9.2.5.5 Configure the Driver to Use Your Provider

Set the oracle.jdbc.provider.endUserSecurityContext connection property to the name of your provider.

This name is the value returned by your provider’s getName() method. Set this property in your connection pool’s data source configuration.

For example, in a HikariCP-based configuration:

# Activate the custom provider
spring.datasource.hikari.data-source-properties.\
  oracle.jdbc.provider.endUserSecurityContext = my-custom-provider

Or programmatically when configuring the data source:

Properties props = new Properties();
props.setProperty(
    "oracle.jdbc.provider.endUserSecurityContext",
    "my-custom-provider"
);
dataSource.setDataSourceProperties(props);

9.2.5.6 Support Privilege Elevation (Optional)

Some application operations require temporary elevated privileges. For example, reading all employees’ salary data to generate a summary report. To support this, your provider can accept additional data roles injected at runtime for the duration of a specific code block.

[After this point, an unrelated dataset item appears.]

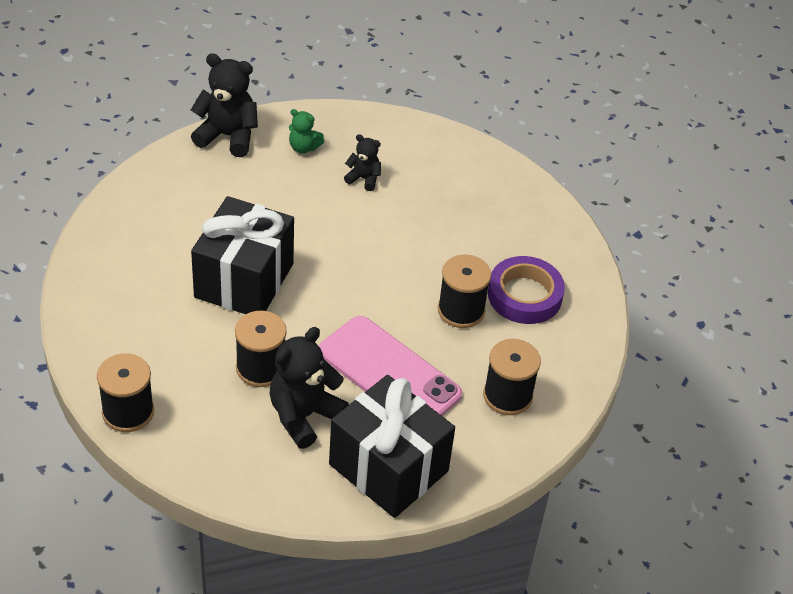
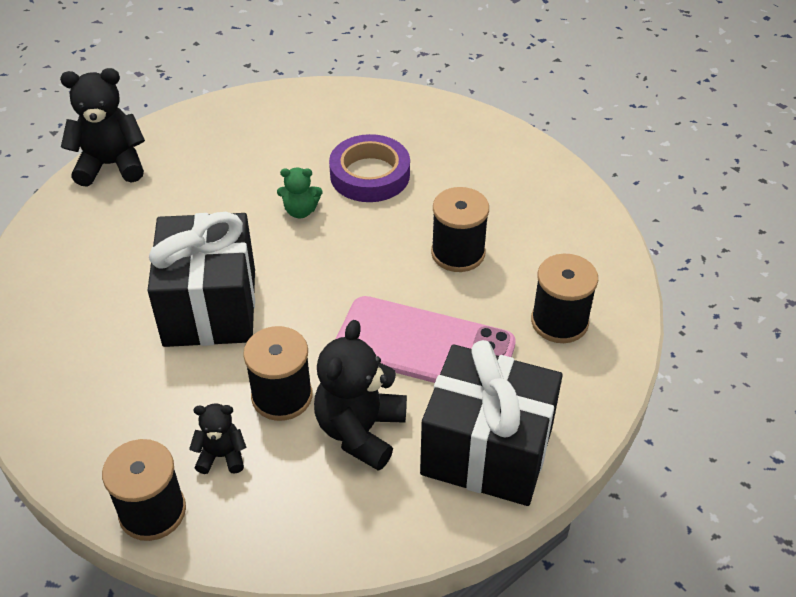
camera: 20 degrees left, 0 degrees up
green teddy bear [289,109,324,153] -> green teddy bear moved to [277,168,322,219]
black teddy bear [344,134,381,191] -> black teddy bear moved to [189,403,247,474]
purple tape [488,256,565,324] -> purple tape moved to [329,134,410,202]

The recommended approach is to pass elevated data roles through your framework’s existing security context mechanism, keeping the provider decoupled from application code. The OOTB Spring Boot provider uses this pattern:

Application code temporarily adds data roles (with a distinguishing prefix) to the framework’s security context before the database call.
The provider reads the prefixed roles from the security context and includes them in the EndUserSecurityContext payload.
After the method returns, the application restores the original security context.

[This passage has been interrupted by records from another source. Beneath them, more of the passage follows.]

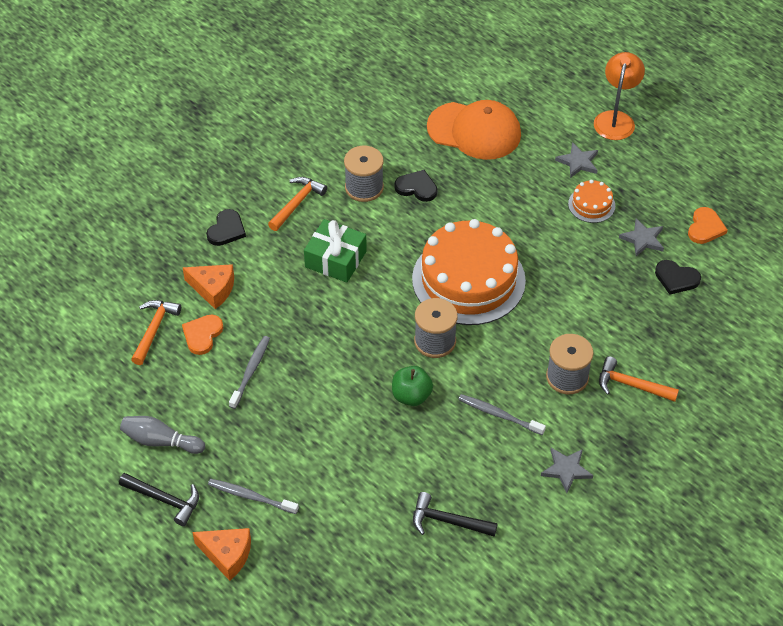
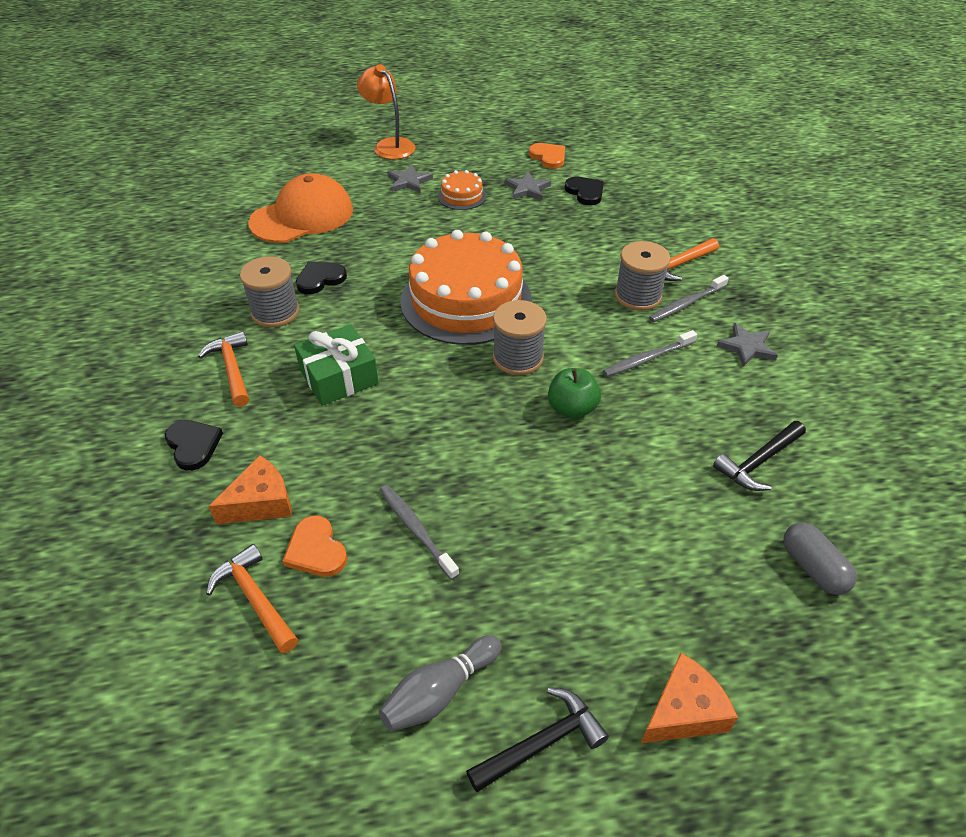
camera: 55 degrees left, 5 degrees down
grey toothbrush [208,479,299,514] -> grey toothbrush moved to [649,275,729,322]
black heart [655,260,701,295] -> black heart turned 90 degrees counterclockwise [565,177,604,205]
none -> grey capsule [783,522,857,595]

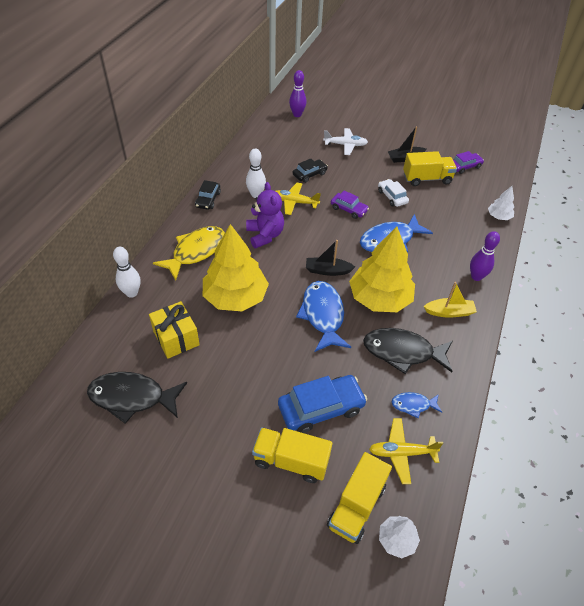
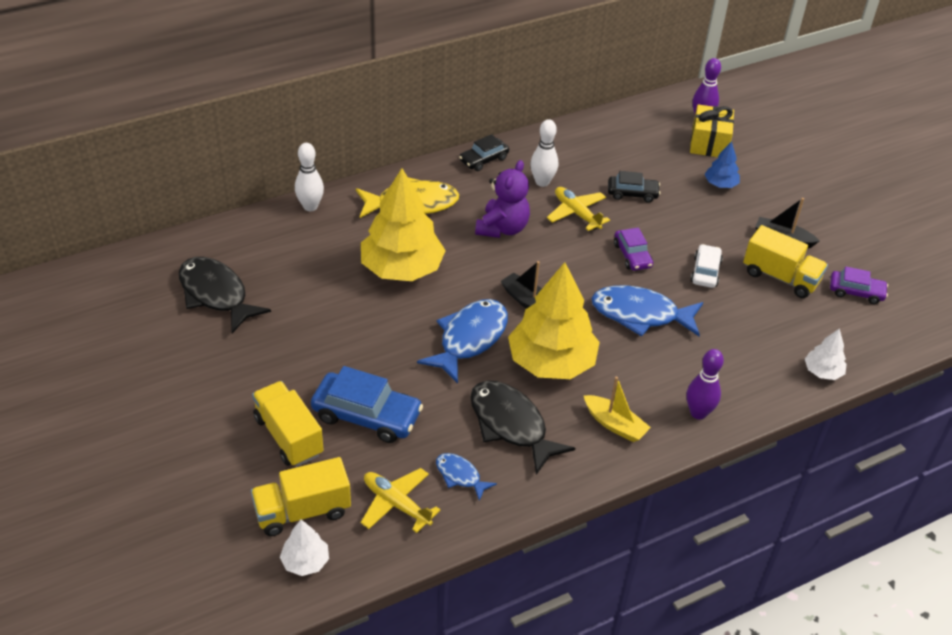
camera: 40 degrees right, 5 degrees down
yellow gift [149,301,200,359] -> yellow gift moved to [690,104,734,157]
white plane [323,128,368,155] -> blue tree [704,141,740,188]

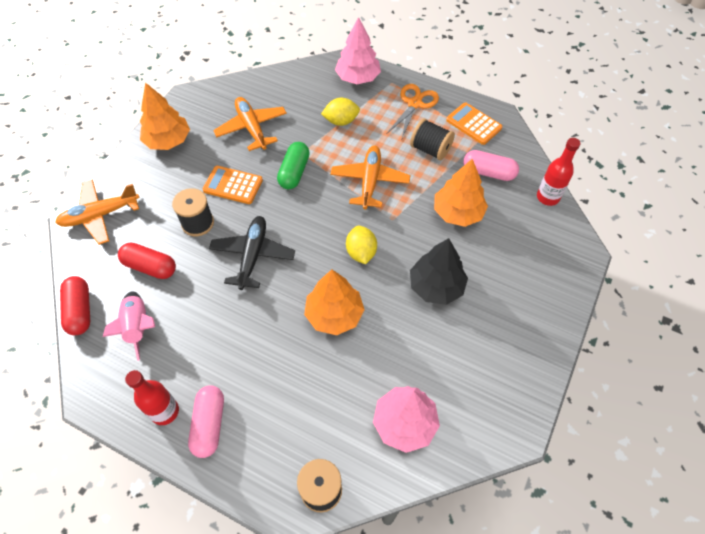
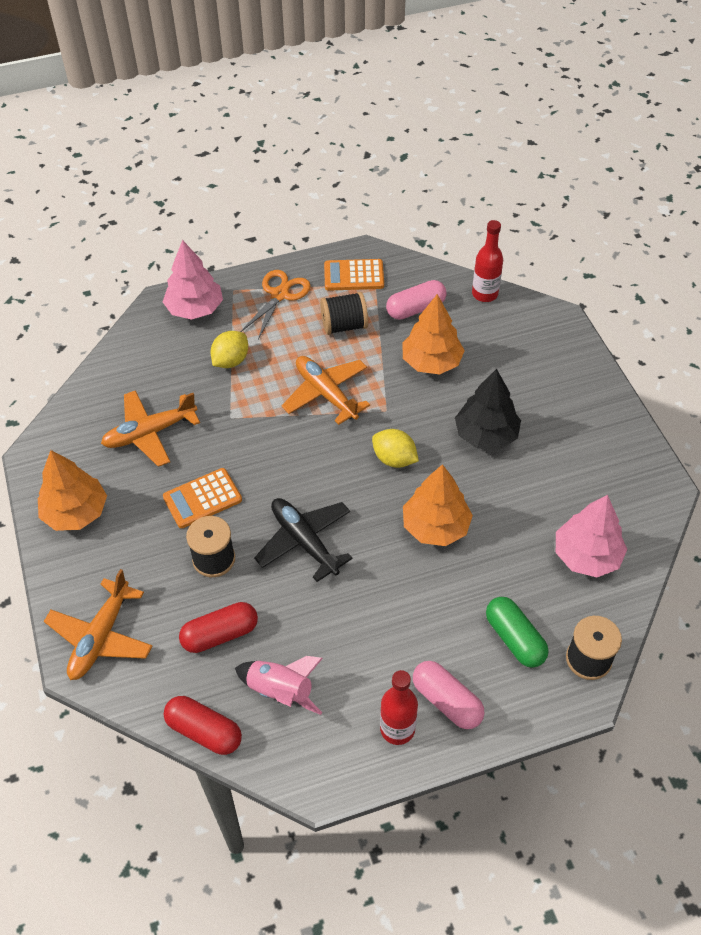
camera: 45 degrees left, 5 degrees down
orange plane [213,97,287,151] -> orange plane turned 45 degrees counterclockwise [101,390,200,467]
green capsule [277,142,310,189] -> green capsule moved to [486,597,549,668]
orange scissors [387,84,439,138] -> orange scissors turned 45 degrees clockwise [240,270,311,339]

To implement this pattern in your framework, use the equivalent of a method interceptor or decorator that wraps the target method, augments the security context with additional data roles, invokes the method, and restores the original context in a finally block.

For the Spring Boot reference implementation of this pattern (using GrantedAuthority and the @RunWithDataRoles annotation), see the Oracle JDBC Extensions source code on GitHub.

9.2.5.7 Note for Other Client Drivers

If your application uses python-oracledb or ODP.NET instead of JDBC, the same architectural pattern applies: implement a component that extracts the end-user identity, acquires the database-access token, constructs the security context payload, and hooks into the driver’s connection life cycle. The specific interfaces, registration mechanisms, and configuration properties differ by driver.

For the python-oracledb driver, see the python-oracledb documentation.

For the ODP.NET driver, see the Oracle Data Provider for .NET documentation.